Records to use:
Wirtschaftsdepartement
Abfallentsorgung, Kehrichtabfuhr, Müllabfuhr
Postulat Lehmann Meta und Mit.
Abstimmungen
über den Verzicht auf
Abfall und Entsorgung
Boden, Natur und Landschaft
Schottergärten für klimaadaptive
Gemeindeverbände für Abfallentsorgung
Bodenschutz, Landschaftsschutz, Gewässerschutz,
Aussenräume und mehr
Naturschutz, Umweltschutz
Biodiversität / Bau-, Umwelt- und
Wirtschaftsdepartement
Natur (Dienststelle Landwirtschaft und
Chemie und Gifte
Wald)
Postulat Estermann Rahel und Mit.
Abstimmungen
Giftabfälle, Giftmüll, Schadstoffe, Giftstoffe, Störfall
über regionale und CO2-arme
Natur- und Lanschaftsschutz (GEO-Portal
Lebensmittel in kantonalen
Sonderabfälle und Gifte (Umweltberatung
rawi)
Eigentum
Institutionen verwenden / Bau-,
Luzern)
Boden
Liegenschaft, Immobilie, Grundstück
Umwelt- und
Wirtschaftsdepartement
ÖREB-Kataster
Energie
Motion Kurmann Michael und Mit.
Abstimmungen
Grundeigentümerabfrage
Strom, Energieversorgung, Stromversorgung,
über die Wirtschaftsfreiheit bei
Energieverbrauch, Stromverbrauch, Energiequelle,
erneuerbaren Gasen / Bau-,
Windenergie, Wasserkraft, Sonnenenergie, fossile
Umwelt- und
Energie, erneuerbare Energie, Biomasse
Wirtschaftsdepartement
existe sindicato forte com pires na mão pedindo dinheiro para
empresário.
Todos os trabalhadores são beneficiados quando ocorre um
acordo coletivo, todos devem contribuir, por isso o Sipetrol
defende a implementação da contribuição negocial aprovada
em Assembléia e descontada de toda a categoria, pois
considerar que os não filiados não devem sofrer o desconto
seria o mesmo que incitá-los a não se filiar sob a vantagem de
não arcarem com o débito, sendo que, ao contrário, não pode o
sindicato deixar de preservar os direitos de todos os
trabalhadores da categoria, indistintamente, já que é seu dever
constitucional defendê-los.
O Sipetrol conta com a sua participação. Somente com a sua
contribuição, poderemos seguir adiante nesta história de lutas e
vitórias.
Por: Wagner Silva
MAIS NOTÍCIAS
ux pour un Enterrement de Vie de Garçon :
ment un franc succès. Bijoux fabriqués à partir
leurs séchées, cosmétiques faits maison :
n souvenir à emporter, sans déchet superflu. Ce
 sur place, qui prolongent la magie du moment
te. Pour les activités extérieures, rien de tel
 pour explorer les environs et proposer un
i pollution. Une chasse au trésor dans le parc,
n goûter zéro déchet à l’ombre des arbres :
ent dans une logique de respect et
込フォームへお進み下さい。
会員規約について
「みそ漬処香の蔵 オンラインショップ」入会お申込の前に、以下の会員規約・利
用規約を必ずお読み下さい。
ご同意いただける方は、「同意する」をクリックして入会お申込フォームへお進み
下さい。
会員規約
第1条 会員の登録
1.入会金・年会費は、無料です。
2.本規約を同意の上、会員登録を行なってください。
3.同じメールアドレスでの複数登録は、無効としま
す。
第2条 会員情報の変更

Work instructions:
Copy out the records from their first line through the line that contains "seria o mesmo", inclusive, exactly as they appear.

Exercise solution:
Wirtschaftsdepartement
Abfallentsorgung, Kehrichtabfuhr, Müllabfuhr
Postulat Lehmann Meta und Mit.
Abstimmungen
über den Verzicht auf
Abfall und Entsorgung
Boden, Natur und Landschaft
Schottergärten für klimaadaptive
Gemeindeverbände für Abfallentsorgung
Bodenschutz, Landschaftsschutz, Gewässerschutz,
Aussenräume und mehr
Naturschutz, Umweltschutz
Biodiversität / Bau-, Umwelt- und
Wirtschaftsdepartement
Natur (Dienststelle Landwirtschaft und
Chemie und Gifte
Wald)
Postulat Estermann Rahel und Mit.
Abstimmungen
Giftabfälle, Giftmüll, Schadstoffe, Giftstoffe, Störfall
über regionale und CO2-arme
Natur- und Lanschaftsschutz (GEO-Portal
Lebensmittel in kantonalen
Sonderabfälle und Gifte (Umweltberatung
rawi)
Eigentum
Institutionen verwenden / Bau-,
Luzern)
Boden
Liegenschaft, Immobilie, Grundstück
Umwelt- und
Wirtschaftsdepartement
ÖREB-Kataster
Energie
Motion Kurmann Michael und Mit.
Abstimmungen
Grundeigentümerabfrage
Strom, Energieversorgung, Stromversorgung,
über die Wirtschaftsfreiheit bei
Energieverbrauch, Stromverbrauch, Energiequelle,
erneuerbaren Gasen / Bau-,
Windenergie, Wasserkraft, Sonnenenergie, fossile
Umwelt- und
Energie, erneuerbare Energie, Biomasse
Wirtschaftsdepartement
existe sindicato forte com pires na mão pedindo dinheiro para
empresário.
Todos os trabalhadores são beneficiados quando ocorre um
acordo coletivo, todos devem contribuir, por isso o Sipetrol
defende a implementação da contribuição negocial aprovada
em Assembléia e descontada de toda a categoria, pois
considerar que os não filiados não devem sofrer o desconto
seria o mesmo que incitá-los a não se filiar sob a vantagem de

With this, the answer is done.